Year 311 BC was a year of the pre-Julian Roman calendar. At the time, it was known as the Year of the Consulship of Brutus and Barbula (or, less frequently, year 443 Ab urbe condita). The denomination 311 BC for this year has been used since the early medieval period, when the Anno Domini calendar era became the prevalent method in Europe for naming years.

Events 
 By place 
 Seleucid Empire 
 Seleucus reestablishes himself as satrap of Babylonia and asserts control over Media and Susiana (Elam).

 Asia Minor and Syria 
 Ptolemy tries to occupy Syria. However, Demetrius Poliorcetes wins a battle over Ptolemy's forces and Antigonus enters Syria in force. So, after only a few months, Ptolemy evacuates his forces from Syria.
 In view of the threat by Seleucus to his control of the East, Antigonus decides to make peace with all of his adversaries, except Seleucus, who now holds Babylon. All of the diadochi confirm the existing boundaries and the freedom of the Greek cities. Ptolemy and Lysimachus are confirmed as satraps of Egypt and Thrace, respectively, and Antigonus and Cassander are confirmed as commanders of the army in Asia and Europe.
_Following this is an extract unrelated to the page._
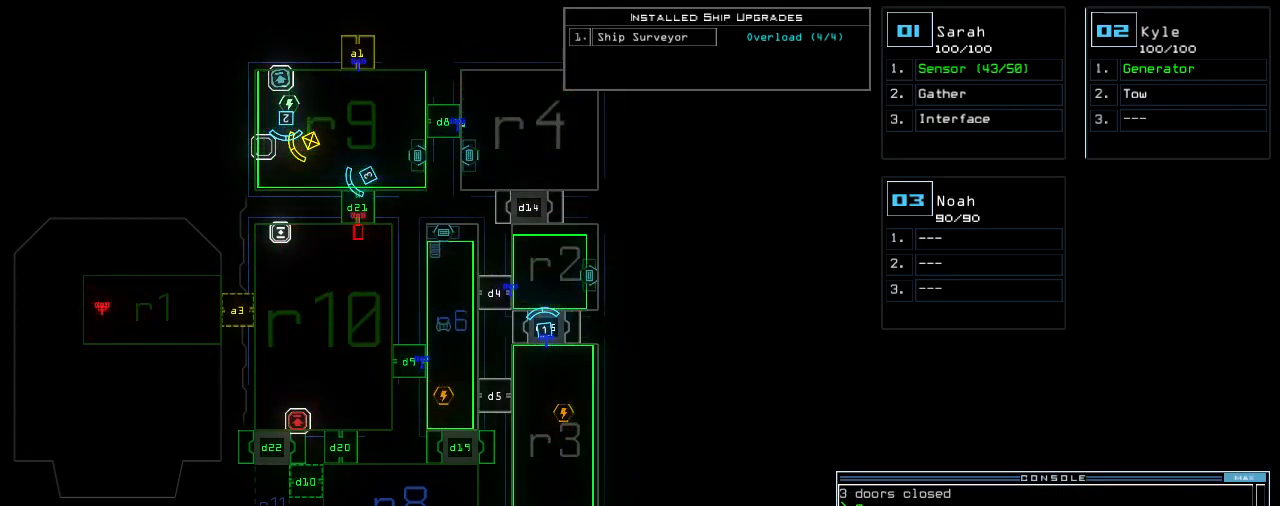
{"keys": [], "events": [[20, "d", "up"], [160, "2", "down"], [220, "2", "up"], [280, "2", "down"], [360, "2", "up"]]}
Antigonus, no longer regent but now titled the strategos (officer in charge) of the whole of Asia, rules in Syria from the Hellespont to the Euphrates, including Asia Minor.
 It is agreed by all parties that the young king Alexander IV of Macedon, son of Alexander the Great, will become king of the whole empire when he comes of age in six years' time.
 The peace agreement between the diadochi is soon violated. On the pretext that garrisons have been placed in some of the free Greek cities by Antigonus. Ptolemy and Cassander renew hostilities against him.

 Sicily 
 The Carthaginian general Hamilcar crosses the Mediterranean with an army and wins the Battle of Himera against Agathocles, the tyrant of Syracuse.
 Hamilcar then proceeds with laying siege to Syracuse, where Agathocles had retreated.